“Today,” said Turkish President Recep Tayyip Erdogan on Friday, “is Friday, May 29, and we had the opportunity to pray at Hagia. Attendance at Hagia Sophia was also very beautiful, magnificent. Today there was a march from Fatih to Hagia Sophia.” Fatih, or “The Conqueror,” was Sultan Mehmed II, and on May 29, 1453, he did indeed march to Hagia Sophia in Constantinople, which had stood at that time for nearly a thousand years as the grandest church in the Christian world.
His march, however, was not a serene victory march. It was a pitiless display of bloodlust and inhumanity, as the conquering Muslims laid waste to the great city and joyfully continued their orgy of rape and murder even inside the great cathedral itself. Once Mehmed entered, he had a muezzin pronounce the Islamic profession of faith and declared that the great cathedral was now a mosque. After over a thousand years, the Roman Empire was no more.
Erdogan, the child and heir of that bloodlust and inhumanity, entered that same Hagia Sophia mosque on Friday and prayed the prayers of the conquerors. The founder of secular Turkey, Kemal Ataturk, who for all his secular bent had no less bloodlust than Mehmed II, had converted the old cathedral into a museum in 1934. In 2020, however, the destroyer of secular Turkey, Erdogan, made it into a mosque again.
For centuries now, Hagia Sophia has been more valued as a symbol than as an actual place of worship. Erdogan’s restoration of Hagia Sophia’s status as a mosque is, as far as Erdogan and his supporters are concerned, the crowning, or at least the most symbolically rich, achievement of his long reign as Turkey’s neo-Ottoman sultan.
For Erdogan, the conversion of Hagia Sophia to a mosque is the symbol of Islam’s triumph over Kemalist secularism, just as for Ataturk himself, making Hagia Sophia a museum signified the triumph of secularism over political Islam. And, of course, Mehmed’s initial conversion of the cathedral into a mosque symbolized the triumph of Islam over Christianity.
The Islamization of Hagia Sophia also heralded the fall of the Roman Empire. For over a millennium, as Empire of God details, the Roman Empire, with its capital in Constantinople, had preserved the insights of the ancient Greek philosophers who laid the foundation for Western philosophical and political thought; held the line against first the barbarian hordes and then the warriors of jihad who ultimately triumphed against it, giving Western Europe enough breathing room to develop culturally, intellectually, and politically; and virtually defined the concept of “civilization” in a world fraught with nightmarish perils.

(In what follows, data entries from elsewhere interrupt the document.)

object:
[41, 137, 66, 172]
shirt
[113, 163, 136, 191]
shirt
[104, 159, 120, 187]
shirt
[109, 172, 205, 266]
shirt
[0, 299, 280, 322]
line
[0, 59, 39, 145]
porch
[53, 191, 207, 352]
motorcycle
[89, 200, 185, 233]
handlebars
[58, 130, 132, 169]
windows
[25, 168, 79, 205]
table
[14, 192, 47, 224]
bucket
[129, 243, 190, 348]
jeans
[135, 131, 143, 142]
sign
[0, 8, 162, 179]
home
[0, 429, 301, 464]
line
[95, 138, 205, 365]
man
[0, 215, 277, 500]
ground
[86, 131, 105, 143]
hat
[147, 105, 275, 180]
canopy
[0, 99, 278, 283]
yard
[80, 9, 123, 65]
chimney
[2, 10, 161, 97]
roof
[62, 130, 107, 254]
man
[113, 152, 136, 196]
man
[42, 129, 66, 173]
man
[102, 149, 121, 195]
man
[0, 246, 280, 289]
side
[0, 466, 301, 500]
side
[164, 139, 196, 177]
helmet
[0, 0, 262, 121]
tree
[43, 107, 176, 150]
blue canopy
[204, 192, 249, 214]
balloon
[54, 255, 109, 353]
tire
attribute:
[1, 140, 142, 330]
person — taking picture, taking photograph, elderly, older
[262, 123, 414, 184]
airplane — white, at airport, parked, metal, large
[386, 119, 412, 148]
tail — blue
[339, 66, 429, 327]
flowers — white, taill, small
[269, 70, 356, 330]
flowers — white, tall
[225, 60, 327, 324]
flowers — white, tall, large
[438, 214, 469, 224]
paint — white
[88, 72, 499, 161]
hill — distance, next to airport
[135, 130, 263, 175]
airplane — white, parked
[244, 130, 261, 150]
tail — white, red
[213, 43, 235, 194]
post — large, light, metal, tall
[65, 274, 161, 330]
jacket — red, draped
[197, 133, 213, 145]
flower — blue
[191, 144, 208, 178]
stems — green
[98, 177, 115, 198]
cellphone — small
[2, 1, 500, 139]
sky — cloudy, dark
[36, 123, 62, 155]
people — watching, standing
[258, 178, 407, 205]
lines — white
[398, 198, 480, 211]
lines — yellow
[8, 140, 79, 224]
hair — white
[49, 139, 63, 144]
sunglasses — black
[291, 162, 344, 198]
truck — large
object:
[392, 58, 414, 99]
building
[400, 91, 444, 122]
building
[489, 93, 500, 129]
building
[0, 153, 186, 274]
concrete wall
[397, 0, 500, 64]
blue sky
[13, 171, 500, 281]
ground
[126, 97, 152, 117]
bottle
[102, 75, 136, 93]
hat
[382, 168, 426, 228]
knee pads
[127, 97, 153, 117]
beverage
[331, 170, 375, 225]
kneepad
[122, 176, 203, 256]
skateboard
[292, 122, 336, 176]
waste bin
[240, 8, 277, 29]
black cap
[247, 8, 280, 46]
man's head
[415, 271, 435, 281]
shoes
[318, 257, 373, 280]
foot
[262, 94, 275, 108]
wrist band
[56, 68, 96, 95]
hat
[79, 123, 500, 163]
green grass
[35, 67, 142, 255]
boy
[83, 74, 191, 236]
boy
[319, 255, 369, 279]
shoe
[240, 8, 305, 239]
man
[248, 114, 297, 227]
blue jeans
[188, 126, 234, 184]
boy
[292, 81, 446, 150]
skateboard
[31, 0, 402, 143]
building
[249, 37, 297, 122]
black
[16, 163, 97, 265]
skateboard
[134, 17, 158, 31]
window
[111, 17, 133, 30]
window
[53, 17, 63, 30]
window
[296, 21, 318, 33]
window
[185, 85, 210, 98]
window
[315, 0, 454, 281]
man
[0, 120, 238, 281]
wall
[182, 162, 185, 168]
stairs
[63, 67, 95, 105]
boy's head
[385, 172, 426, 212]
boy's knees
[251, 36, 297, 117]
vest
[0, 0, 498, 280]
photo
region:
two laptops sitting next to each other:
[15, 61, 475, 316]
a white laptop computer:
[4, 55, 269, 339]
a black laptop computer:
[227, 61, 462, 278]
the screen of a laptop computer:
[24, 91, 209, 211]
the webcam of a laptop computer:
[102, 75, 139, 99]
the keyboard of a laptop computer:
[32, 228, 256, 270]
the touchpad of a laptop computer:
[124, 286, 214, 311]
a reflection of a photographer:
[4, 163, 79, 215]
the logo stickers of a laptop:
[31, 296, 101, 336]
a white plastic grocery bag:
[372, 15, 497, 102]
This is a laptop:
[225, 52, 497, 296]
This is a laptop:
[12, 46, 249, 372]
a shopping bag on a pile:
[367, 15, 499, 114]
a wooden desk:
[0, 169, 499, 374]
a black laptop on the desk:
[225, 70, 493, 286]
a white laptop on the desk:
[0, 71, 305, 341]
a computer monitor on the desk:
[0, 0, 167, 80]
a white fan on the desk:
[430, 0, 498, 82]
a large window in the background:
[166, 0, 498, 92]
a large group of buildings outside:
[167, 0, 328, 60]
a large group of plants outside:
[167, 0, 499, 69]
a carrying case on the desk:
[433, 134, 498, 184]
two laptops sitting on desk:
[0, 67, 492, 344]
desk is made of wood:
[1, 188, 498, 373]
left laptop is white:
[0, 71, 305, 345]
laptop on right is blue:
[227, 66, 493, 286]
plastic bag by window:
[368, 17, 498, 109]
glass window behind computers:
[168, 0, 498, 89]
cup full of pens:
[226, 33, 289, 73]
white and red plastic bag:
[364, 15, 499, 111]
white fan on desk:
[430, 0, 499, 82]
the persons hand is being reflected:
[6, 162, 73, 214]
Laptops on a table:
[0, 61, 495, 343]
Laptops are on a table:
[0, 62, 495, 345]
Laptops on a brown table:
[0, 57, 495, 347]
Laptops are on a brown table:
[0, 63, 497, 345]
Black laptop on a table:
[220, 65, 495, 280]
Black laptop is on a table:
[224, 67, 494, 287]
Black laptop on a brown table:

The fall of the Roman Empire is generally dated to 476, when its Western provinces fell to barbarians, and the Roman Empire in Constantinople is generally referred to as “Eastern Roman” or “Byzantine”; the people who actually lived in that empire never used those terms of themselves. They were simply Romans, the exponents of the world’s foremost civilization until that fateful day, May 29, 1453, when the ultimate barbarians finally broke through their defenses, destroyed the last remnants of their empire, and turned their great church into a mosque.

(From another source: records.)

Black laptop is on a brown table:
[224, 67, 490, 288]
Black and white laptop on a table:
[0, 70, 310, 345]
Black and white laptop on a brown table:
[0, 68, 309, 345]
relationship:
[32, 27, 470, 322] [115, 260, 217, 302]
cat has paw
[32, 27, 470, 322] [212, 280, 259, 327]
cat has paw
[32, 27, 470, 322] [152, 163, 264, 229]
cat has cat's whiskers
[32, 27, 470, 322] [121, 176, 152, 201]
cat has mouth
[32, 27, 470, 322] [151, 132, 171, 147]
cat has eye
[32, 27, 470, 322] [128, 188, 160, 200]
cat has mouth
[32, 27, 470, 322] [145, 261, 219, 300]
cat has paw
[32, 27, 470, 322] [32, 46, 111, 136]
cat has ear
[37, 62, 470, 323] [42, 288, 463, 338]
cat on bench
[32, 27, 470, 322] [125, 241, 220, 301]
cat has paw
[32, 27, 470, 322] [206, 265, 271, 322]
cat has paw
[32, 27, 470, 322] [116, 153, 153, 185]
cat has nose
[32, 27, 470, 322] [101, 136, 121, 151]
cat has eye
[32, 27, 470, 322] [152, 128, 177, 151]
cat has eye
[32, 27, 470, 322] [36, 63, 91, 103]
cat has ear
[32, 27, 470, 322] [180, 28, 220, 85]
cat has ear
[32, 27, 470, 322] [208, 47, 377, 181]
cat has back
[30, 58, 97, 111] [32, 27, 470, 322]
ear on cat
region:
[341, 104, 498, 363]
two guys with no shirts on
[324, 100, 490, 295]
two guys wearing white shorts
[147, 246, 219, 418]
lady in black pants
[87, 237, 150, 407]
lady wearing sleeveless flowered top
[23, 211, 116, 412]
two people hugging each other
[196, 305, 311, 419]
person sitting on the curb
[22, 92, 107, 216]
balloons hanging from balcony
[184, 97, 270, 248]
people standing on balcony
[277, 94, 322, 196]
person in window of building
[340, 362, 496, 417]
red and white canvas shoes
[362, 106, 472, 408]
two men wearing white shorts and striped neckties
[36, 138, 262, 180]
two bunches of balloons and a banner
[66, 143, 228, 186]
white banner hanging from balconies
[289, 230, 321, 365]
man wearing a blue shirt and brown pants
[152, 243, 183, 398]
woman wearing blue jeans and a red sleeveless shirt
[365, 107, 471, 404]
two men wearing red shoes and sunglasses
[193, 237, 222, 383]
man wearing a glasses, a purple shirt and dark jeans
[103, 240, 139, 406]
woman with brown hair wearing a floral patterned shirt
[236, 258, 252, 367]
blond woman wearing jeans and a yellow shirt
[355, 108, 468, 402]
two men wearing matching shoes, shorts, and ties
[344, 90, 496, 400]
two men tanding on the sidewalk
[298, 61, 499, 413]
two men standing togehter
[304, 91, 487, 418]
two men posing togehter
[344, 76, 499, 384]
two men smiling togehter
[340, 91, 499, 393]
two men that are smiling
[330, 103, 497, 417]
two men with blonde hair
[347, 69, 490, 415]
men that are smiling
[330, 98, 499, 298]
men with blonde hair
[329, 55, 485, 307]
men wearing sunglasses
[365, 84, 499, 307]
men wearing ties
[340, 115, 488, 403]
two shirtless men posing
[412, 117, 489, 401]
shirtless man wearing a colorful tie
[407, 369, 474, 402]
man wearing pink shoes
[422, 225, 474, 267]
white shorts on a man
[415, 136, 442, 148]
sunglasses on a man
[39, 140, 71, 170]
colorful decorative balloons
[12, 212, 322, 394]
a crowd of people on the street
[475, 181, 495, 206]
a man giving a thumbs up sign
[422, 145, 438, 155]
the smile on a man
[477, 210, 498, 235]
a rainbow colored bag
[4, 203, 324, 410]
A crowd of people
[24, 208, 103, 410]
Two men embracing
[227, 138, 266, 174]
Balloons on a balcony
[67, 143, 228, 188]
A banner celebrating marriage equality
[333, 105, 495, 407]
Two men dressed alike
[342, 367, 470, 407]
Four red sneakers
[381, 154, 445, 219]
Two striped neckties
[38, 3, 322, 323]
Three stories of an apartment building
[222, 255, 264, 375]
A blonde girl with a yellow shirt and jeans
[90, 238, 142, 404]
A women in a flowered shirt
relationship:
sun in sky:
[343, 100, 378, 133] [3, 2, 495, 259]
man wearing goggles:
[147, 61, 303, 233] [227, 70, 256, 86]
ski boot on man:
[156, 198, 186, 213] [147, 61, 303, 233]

The conquest of Constantinople meant the eclipse of Christianity in Asia Minor, which had been such an important center of the faith that three of Paul’s New Testament epistles — Galatians, Ephesians, and Colossians — were addressed to Christian congregations there. It meant a massive victory for the warriors of jihad, who would continue to advance into Eastern Europe until they were stopped at Vienna in 1683, their own empire already fatally weakened by the economic decline of the Jews and Christians upon whom the jihadis depended for their living.
Related: An Afghan Migrant Finds a New Way to Celebrate Diversity in the UK
It is that parasitical and violent civilization that Recep Tayyip Erdogan went to Hagia Sophia on Friday to celebrate, and that he is working so very hard to revive. As The Tragedy of Islam demonstrates, Islam instills in its adherents no work ethic, no idea that they should support themselves by the fruit of their own labors. Instead, the ideal Islamic state is one in which the Muslims live on the backs of the conquered infidels, whose lands they have seized and holy places they have appropriated and turned into mosques.
The fall of Constantinople and the conversion of Hagia Sophia were a crowning triumph for Islam, for it was a perfect example of the pattern that is always supposed to prevail: the bloody conquest of the infidels, the taking of their cherished possessions, the reduction of them to dhimmis whose labors support the Muslims. That’s what Erdogan was celebrating in his conquered and appropriated holy place: bloodlust, subjugation, and exploitation. And, with his increasing belligerence toward Greece and Armenia, he clearly means to repeat the cycle himself.